» Your goal: Below are records; say how many of their lines include the word "Тимуром", giving nothing but the number.

» Extracted entries:

|---|

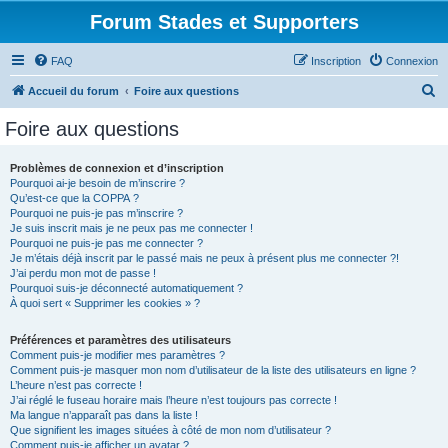
Forum Stades et Supporters
FAQ
Inscription
Connexion
R
Accueil du forum
Foire aux questions
e
Foire aux questions
c
h
Problèmes de connexion et d’inscription
Pourquoi ai-je besoin de m’inscrire ?
e
Qu’est-ce que la COPPA ?
r
Pourquoi ne puis-je pas m’inscrire ?
Je suis inscrit mais je ne peux pas me connecter !
c
Pourquoi ne puis-je pas me connecter ?
Je m’étais déjà inscrit par le passé mais ne peux à présent plus me connecter ?!
h
J’ai perdu mon mot de passe !
e
Pourquoi suis-je déconnecté automatiquement ?
À quoi sert « Supprimer les cookies » ?
r
Préférences et paramètres des utilisateurs
Comment puis-je modifier mes paramètres ?
Comment puis-je masquer mon nom d’utilisateur de la liste des utilisateurs en ligne ?
L’heure n’est pas correcte !
J’ai réglé le fuseau horaire mais l’heure n’est toujours pas correcte !
Ma langue n’apparaît pas dans la liste !
Que signifient les images situées à côté de mon nom d’utilisateur ?
Comment puis-je afficher un avatar ?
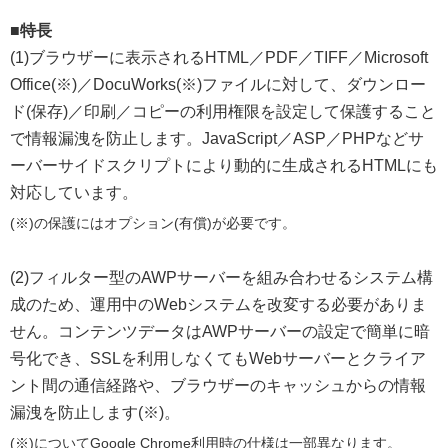
■特長
(1)ブラウザーに表示されるHTML／PDF／TIFF／Microsoft
Office(※)／DocuWorks(※)ファイルに対して、ダウンロー
ド(保存)／印刷／コピーの利用権限を設定して保護すること
で情報漏洩を防止します。JavaScript／ASP／PHPなどサ
ーバーサイドスクリプトにより動的に生成されるHTMLにも
対応しています。
(※)の保護にはオプション(有償)が必要です。
(2)フィルター型のAWPサーバーを組み合わせるシステム構
成のため、運用中のWebシステムを改変する必要がありま
せん。コンテンツデータはAWPサーバーの設定で簡単に暗
号化でき、SSLを利用しなくてもWebサーバーとクライア
ント間の通信経路や、ブラウザーのキャッシュからの情報
漏洩を防止します(※)。
(※)についてGoogle Chrome利用時の仕様は一部異なります。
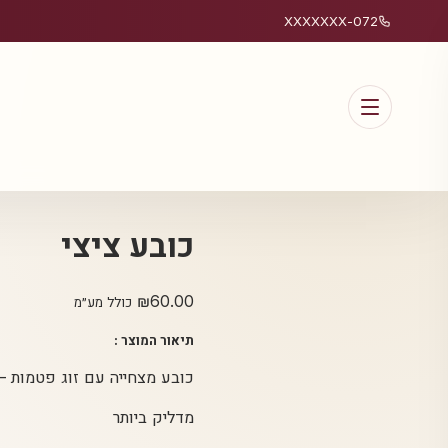
072-XXXXXXX
כובע ציצי
₪
60.00
כולל מע״מ
תיאור המוצר :
כובע מצחייה עם זוג פטמות –
מדליק ביותר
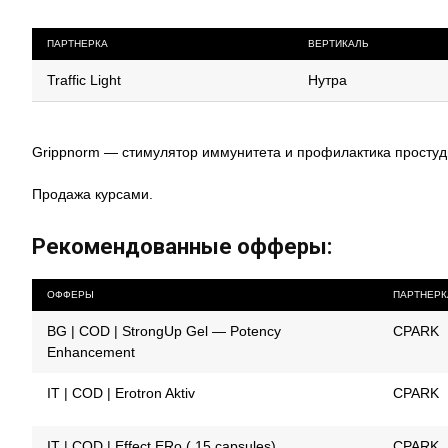
ПАРТНЕРКА
ВЕРТИКАЛЬ
Traffic Light
Нутра
Grippnorm — стимулятор иммунитета и профилактика просту
Продажа курсами.
Рекомендованные офферы:
ОФФЕРЫ
ПАРТНЕРК
BG | COD | StrongUp Gel — Potency
CPARK
Enhancement
IT | COD | Erotron Aktiv
CPARK
IT | COD | Effect ERo ( 15 capsules)
CPARK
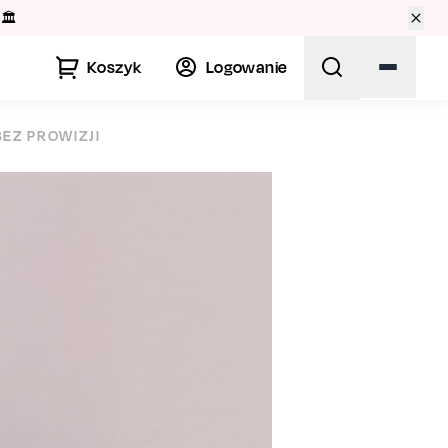
🏛️
Koszyk
Logowanie
BEZ PROWIZJI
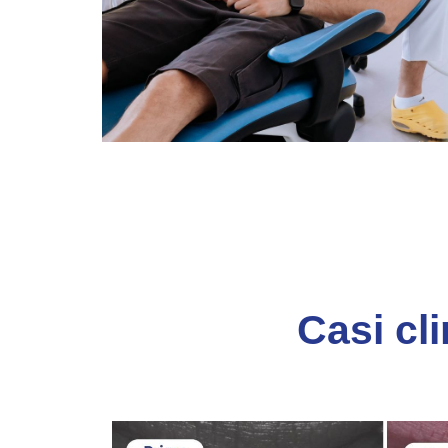
Casi cli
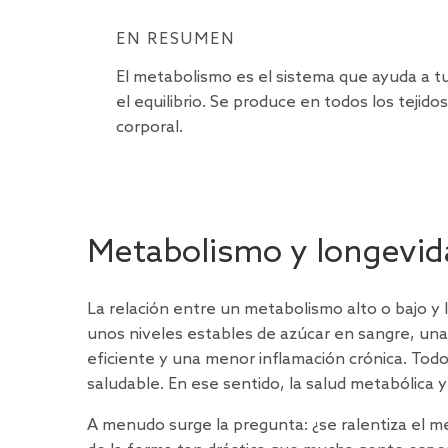
EN RESUMEN
El metabolismo es el sistema que ayuda a t
el equilibrio. Se produce en todos los tejido
corporal.
Metabolismo y longevid
La relación entre un metabolismo alto o bajo 
unos niveles estables de azúcar en sangre, una 
eficiente y una menor inflamación crónica. Tod
saludable. En ese sentido, la salud metabólica y
A menudo surge la pregunta: ¿se ralentiza el m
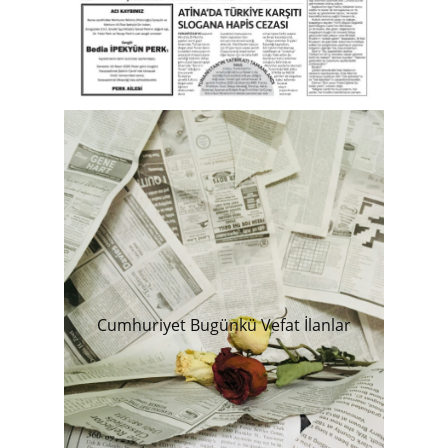
Cumhuriyet Bugünkü Vefat İlanlar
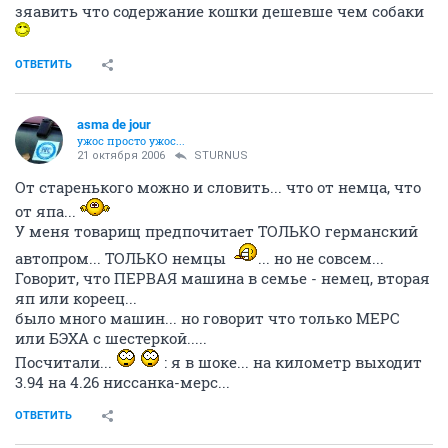
по сравнению,например,с Хондой,даже очень дешево
Ну даже не знаю что сказать.......Это то же самое как
зяавить что содержание кошки дешевше чем собаки
ОТВЕТИТЬ
asma de jour
ужос просто ужос...
21 октября 2006
STURNUS
От старенького можно и словить... что от немца, что
от япа...
У меня товарищ предпочитает ТОЛЬКО германский
автопром... ТОЛЬКО немцы
... но не совсем...
Говорит, что ПЕРВАЯ машина в семье - немец, вторая
яп или кореец...
было много машин... но говорит что только МЕРС
или БЭХА с шестеркой.....
Посчитали...
: я в шоке... на километр выходит
3.94 на 4.26 ниссанка-мерс...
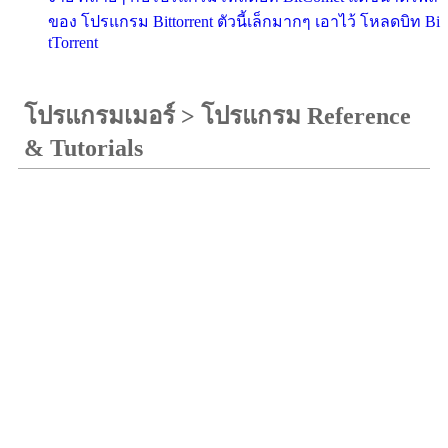
ของ โปรแกรม Bittorrent ตัวนี้เล็กมากๆ เอาไว้ โหลดบิท Bi
tTorrent
โปรแกรมเมอร์
>
โปรแกรม Reference
& Tutorials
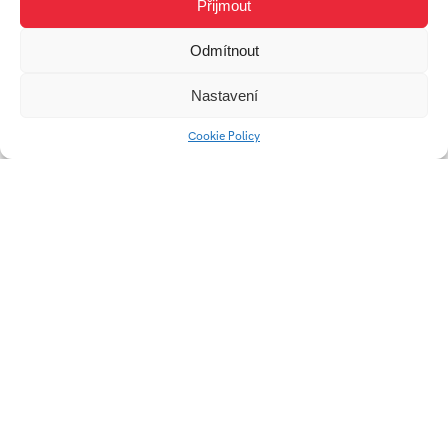
Přijmout
Odmítnout
Nastavení
Cookie Policy
AUTOR
JAKUB
BROKL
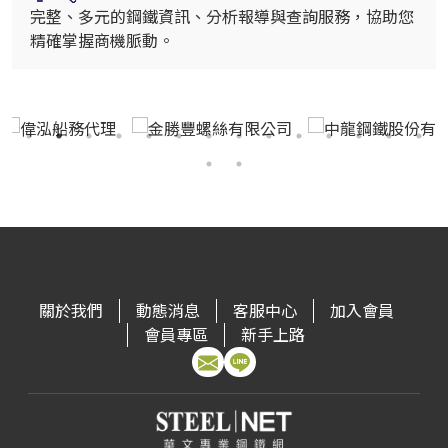
完整、多元的鋼鐵資訊、分析報導與查詢服務，協助您
精確掌握商機脈動。
關於我們
動態消息
客服中心
加入會員
會員專區
新手上路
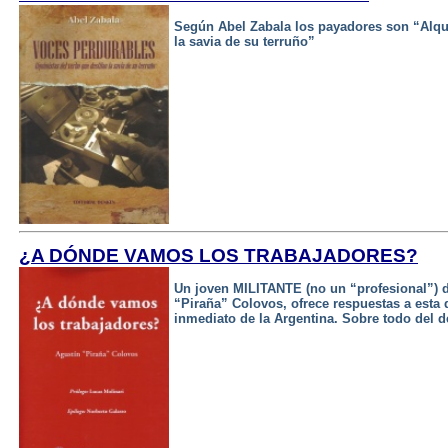
Según Abel Zabala los payadores son “Alqui
la savia de su terruño”
¿A DÓNDE VAMOS LOS TRABAJADORES?
Un joven MILITANTE (no un “profesional”) d
“Piraña” Colovos, ofrece respuestas a esta 
inmediato de la Argentina. Sobre todo del d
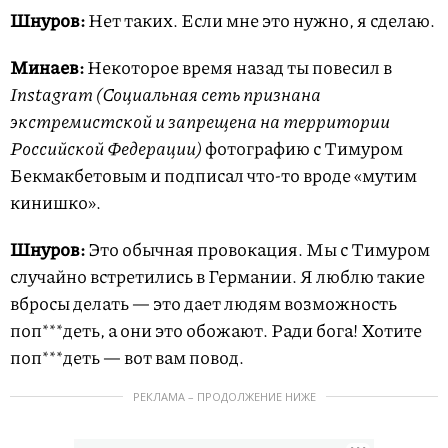
Шнуров:
Нет таких. Если мне это нужно, я сделаю.
Минаев:
Некоторое время назад ты повесил в
Instagram (Социальная сеть признана
экстремистской и запрещена на территории
Российской Федерации)
фотографию с Тимуром
Бекмакбетовым и подписал что-то вроде «мутим
кинишко».
Шнуров:
Это обычная провокация. Мы с Тимуром
случайно встретились в Германии. Я люблю такие
вбросы делать — это дает людям возможность
поп***деть, а они это обожают. Ради бога! Хотите
поп***деть — вот вам повод.
РЕКЛАМА – ПРОДОЛЖЕНИЕ НИЖЕ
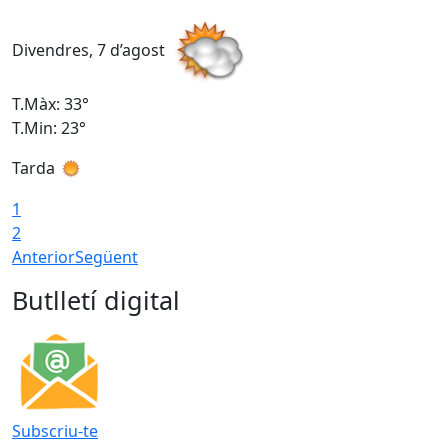
Divendres, 7 d’agost
D
T.Màx: 33°
T
T.Min: 23°
T
Tarda
1
2
Anterior
Següent
Butlletí digital
Subscriu-te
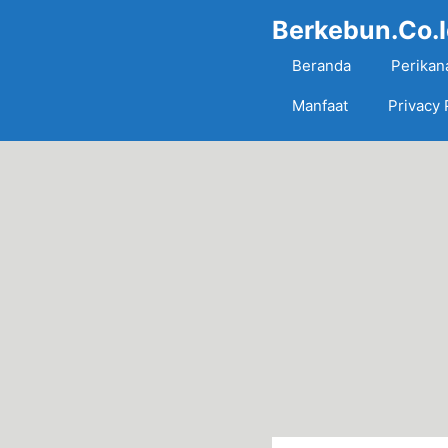
Skip
Berkebun.Co.
to
content
Beranda
Perikan
Manfaat
Privacy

|---|

» Answer section: 2